3D Multi-Drone-Cell Trajectory Design for Efficient IoT Data Collection

Weisen Shi, Junling Li, Nan Cheng, Feng Lyu, Yanpeng Dai, Haibo Zhou, Xuemin, Shen

Drone cell (DC) is an emerging technique to offer flexible and cost-effective wireless connections to collect Internet-of-things (IoT) data in uncovered areas of terrestrial networks. The flying trajectory of DC significantly impacts the data collection performance. However, designing the trajectory is a challenging issue due to the complicated 3D mobility of DC, unique DC-to-ground (D2G) channel features, limited DC-to-BS (D2B) backhaul link quality, etc. In this paper, we propose a 3D DC trajectory design for the DC-assisted IoT data collection where multiple DCs periodically fly over IoT devices and relay the IoT data to the base stations (BSs). The trajectory design is formulated as a mixed integer non-linear programming (MINLP) problem to minimize the average user-to-DC (U2D) pathloss, considering the state-of-the-art practical D2G channel model.
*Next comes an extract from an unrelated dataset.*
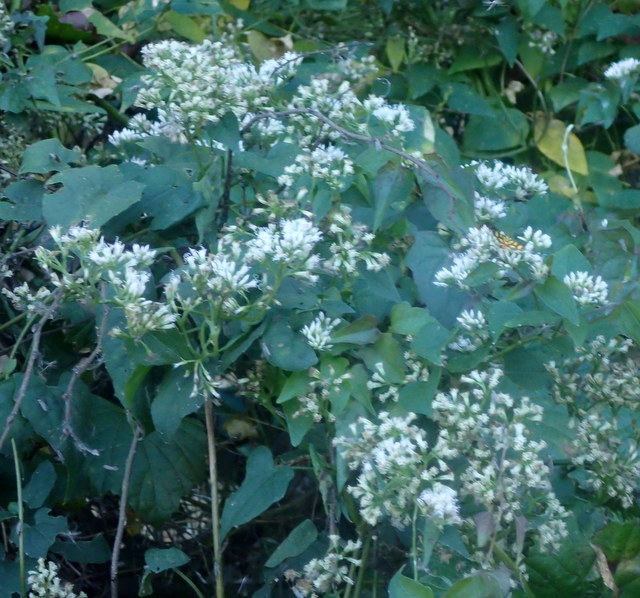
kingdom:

We decouple the MINLP problem into multiple quasi-convex or integer linear programming (ILP) sub-problems, which optimizes the user association, user scheduling, horizontal trajectories and DC flying altitudes of DCs, respectively. Then, a 3D multi-DC trajectory design algorithm is developed to solve the MINLP problem, in which the sub-problems are optimized iteratively through the block coordinate descent (BCD) method. Compared with the static DC deployment, the proposed trajectory design can lower the average U2D pathloss by 10-15 dB, and reduce the standard deviation of U2D pathloss by 56%, which indicates the improvements in both link quality and user fairness.